The most surprising winner of the Tour has been Roger Walkowiak, a miner’s son from the Polish enclave in Alsace. He rode the 1956 Tour as an unnoticed member of the Nord-Est-Centre regional team. When he finished in yellow there were no extended plaudits, though the Tour had been run at a record overall speed of 36.268 kph. Walkowiak gave his winnings to his old dad, raced intermittently for three more seasons and then went back home to a job in a factory. It is said that ‘Walko’ was a stupid man who lacked the will to dominate. In 1956 he was certainly directed by his team manager to get into the right breaks and then to take it easy. Would it have been better if he had gone for senseless adventures off the front of the bunch, and then lost the race?
Another unexpected winner was Joop Zoetemelk, who wore the yellow jersey on the Champs-Elysées in 1980. As a competitor, he was the superior of Aimar or Walkowiak.
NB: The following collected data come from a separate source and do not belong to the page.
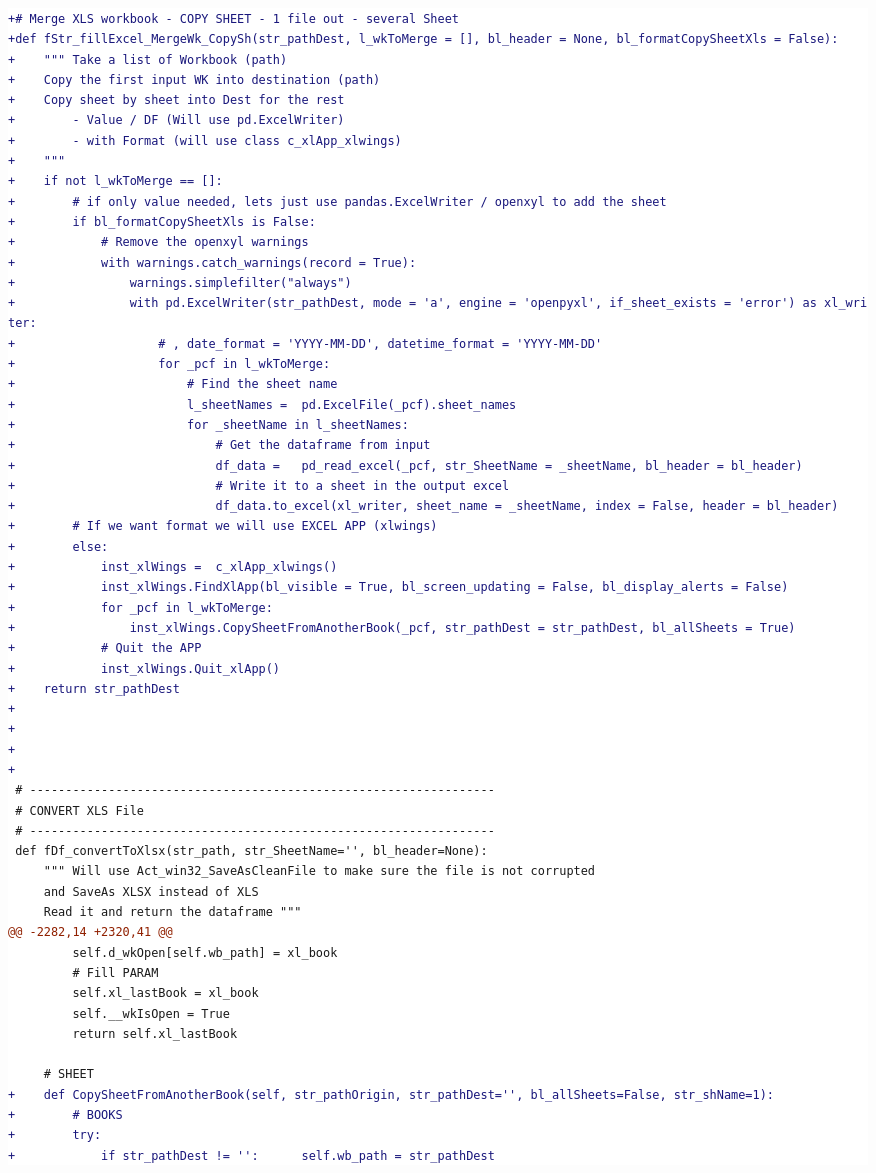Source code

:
 ```diff
+# Merge XLS workbook - COPY SHEET - 1 file out - several Sheet
+def fStr_fillExcel_MergeWk_CopySh(str_pathDest, l_wkToMerge = [], bl_header = None, bl_formatCopySheetXls = False):
+    """ Take a list of Workbook (path)
+    Copy the first input WK into destination (path)
+    Copy sheet by sheet into Dest for the rest
+        - Value / DF (Will use pd.ExcelWriter)
+        - with Format (will use class c_xlApp_xlwings)
+    """
+    if not l_wkToMerge == []:
+        # if only value needed, lets just use pandas.ExcelWriter / openxyl to add the sheet
+        if bl_formatCopySheetXls is False:
+            # Remove the openxyl warnings
+            with warnings.catch_warnings(record = True):
+                warnings.simplefilter("always")
+                with pd.ExcelWriter(str_pathDest, mode = 'a', engine = 'openpyxl', if_sheet_exists = 'error') as xl_writer:
+                    # , date_format = 'YYYY-MM-DD', datetime_format = 'YYYY-MM-DD'
+                    for _pcf in l_wkToMerge:
+                        # Find the sheet name
+                        l_sheetNames =  pd.ExcelFile(_pcf).sheet_names
+                        for _sheetName in l_sheetNames:
+                            # Get the dataframe from input
+                            df_data =   pd_read_excel(_pcf, str_SheetName = _sheetName, bl_header = bl_header)
+                            # Write it to a sheet in the output excel
+                            df_data.to_excel(xl_writer, sheet_name = _sheetName, index = False, header = bl_header)
+        # If we want format we will use EXCEL APP (xlwings)
+        else:
+            inst_xlWings =  c_xlApp_xlwings()
+            inst_xlWings.FindXlApp(bl_visible = True, bl_screen_updating = False, bl_display_alerts = False)
+            for _pcf in l_wkToMerge:
+                inst_xlWings.CopySheetFromAnotherBook(_pcf, str_pathDest = str_pathDest, bl_allSheets = True)
+            # Quit the APP
+            inst_xlWings.Quit_xlApp()
+    return str_pathDest
+
+
+
+
 # -----------------------------------------------------------------
 # CONVERT XLS File
 # -----------------------------------------------------------------
 def fDf_convertToXlsx(str_path, str_SheetName='', bl_header=None):
     """ Will use Act_win32_SaveAsCleanFile to make sure the file is not corrupted
     and SaveAs XLSX instead of XLS
     Read it and return the dataframe """
@@ -2282,14 +2320,41 @@
         self.d_wkOpen[self.wb_path] = xl_book
         # Fill PARAM
         self.xl_lastBook = xl_book
         self.__wkIsOpen = True
         return self.xl_lastBook
 
     # SHEET
+    def CopySheetFromAnotherBook(self, str_pathOrigin, str_pathDest='', bl_allSheets=False, str_shName=1):
+        # BOOKS
+        try:
+            if str_pathDest != '':      self.wb_path = str_pathDest
```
The reasons why people were surprised that he won were, first, because he was Dutch; second, because he was old (thirty-four); and, third, because they were used to him failing to win. Zoetemelk’s palmarès is in some ways unmatched. He started and finished no fewer than sixteen Tours and was second on six occasions. His long and admirable career was concluded when he won the world professional road race tide in 1985, at the age of thirty-eight. On the Giavera di Montello circuit he used finesse and then sheer speed to defeat Greg Lemond and Moreno Argentin.
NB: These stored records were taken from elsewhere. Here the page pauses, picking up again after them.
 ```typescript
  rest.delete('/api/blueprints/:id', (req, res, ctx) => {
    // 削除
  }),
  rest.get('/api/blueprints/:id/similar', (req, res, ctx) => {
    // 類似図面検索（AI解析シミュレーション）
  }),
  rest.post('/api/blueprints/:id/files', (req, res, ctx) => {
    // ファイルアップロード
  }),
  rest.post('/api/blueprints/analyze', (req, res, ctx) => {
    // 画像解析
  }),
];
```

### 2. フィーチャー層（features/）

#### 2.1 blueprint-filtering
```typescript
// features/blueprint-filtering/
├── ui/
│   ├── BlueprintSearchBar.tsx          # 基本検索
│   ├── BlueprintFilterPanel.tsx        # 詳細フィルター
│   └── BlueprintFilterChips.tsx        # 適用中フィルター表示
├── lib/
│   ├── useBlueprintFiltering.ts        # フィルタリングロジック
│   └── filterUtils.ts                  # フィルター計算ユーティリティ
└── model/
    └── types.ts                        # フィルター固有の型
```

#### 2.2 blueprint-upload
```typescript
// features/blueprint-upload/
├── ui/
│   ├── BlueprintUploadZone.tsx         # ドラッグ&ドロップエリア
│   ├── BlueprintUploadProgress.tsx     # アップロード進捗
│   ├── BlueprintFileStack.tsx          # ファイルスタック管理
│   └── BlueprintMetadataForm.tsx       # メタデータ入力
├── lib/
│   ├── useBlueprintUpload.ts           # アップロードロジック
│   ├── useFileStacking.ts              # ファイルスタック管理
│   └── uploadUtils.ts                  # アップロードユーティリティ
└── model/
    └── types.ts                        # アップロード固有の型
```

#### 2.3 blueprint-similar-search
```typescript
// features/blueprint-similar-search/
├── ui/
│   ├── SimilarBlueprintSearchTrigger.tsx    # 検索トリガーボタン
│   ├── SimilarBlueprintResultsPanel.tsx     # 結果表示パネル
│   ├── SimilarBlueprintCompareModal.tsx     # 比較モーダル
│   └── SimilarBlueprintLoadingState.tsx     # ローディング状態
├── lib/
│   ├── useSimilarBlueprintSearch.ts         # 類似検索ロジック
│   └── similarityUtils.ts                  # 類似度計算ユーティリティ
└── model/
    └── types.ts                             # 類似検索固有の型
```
That may well have been Zoetemelk’s favourite victory. ‘There are those who win the Tour once and then no longer speak about it,’ says Zoetemelk. ‘I was one of them.’ The Dutchman is also one of the sizeable number of former Tour heroes who become reclusive in later life. Some of them are very odd and anti-social. We hear of them living on a farm in a remote part of their native region, or in a forest, not much liking human contact, a gun-dog their preferred companion. Others, by contrast, make their living from former sporting renown. Old Belgian champions often own bars. The more renowned a cyclist, the more likely that he will enter the public relations business. French Tour veterans contribute to the vast, and still growing, hospitality industry that accompanies cycle sport. Or they drive team cars and supporting vehicles. Retired cyclists are better at this task than rally drivers or other professional motorists.
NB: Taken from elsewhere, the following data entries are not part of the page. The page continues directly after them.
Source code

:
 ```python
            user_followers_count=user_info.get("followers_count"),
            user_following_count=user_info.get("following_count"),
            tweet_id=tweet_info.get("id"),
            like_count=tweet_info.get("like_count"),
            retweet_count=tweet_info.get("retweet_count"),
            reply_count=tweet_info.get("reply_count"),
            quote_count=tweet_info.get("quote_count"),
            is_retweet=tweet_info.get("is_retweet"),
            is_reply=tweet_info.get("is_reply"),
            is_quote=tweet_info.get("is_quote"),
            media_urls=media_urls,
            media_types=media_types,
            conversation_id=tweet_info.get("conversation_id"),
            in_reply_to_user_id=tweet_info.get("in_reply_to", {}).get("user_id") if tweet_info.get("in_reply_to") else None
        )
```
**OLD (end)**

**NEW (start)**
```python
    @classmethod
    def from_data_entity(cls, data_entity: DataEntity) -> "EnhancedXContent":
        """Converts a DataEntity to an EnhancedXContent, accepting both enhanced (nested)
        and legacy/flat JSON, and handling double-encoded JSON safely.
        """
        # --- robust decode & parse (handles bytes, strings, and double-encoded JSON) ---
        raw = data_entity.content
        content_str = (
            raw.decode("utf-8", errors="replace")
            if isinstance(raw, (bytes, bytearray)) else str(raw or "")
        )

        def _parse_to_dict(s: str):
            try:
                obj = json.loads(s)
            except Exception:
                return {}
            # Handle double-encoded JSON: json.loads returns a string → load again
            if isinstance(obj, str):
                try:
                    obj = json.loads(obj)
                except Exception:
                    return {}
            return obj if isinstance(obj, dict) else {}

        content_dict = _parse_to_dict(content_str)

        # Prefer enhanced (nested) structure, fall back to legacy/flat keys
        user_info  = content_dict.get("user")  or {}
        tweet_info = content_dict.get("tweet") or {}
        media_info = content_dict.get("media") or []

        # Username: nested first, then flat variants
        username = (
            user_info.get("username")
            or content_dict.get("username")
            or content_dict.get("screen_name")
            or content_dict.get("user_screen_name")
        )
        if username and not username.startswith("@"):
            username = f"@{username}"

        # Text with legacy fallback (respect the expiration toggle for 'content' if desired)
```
A select number of Tour winners become team managers. One of them is Bjarne Riis, the Dane who put an end to Miguel Indurain’s reign when he dominated him on an Alpine stage in 1996. I would rather not call him a great man of the Tour de France. The same applies to Marco Pantani. In 1998, a year in which he had already won the Giro d’Italia, Pantani flew up the roads of the Alps and the Pyrenees to become only the third man (after Fausto Coppi and Stephen Roche) to win both the Italian and French tours in the space of only a few months.
1998 was the year of the Festina drugs scandal, when it became clear that EPO was used throughout the peloton. Whatever the illegal fuel that helped him ride, Pantani was a climber in the grand tradition. After one day in the mountains he sprinted to the heights of Les Deux Alpes nine minutes clear of his nearest rival. He was never again to ride so well.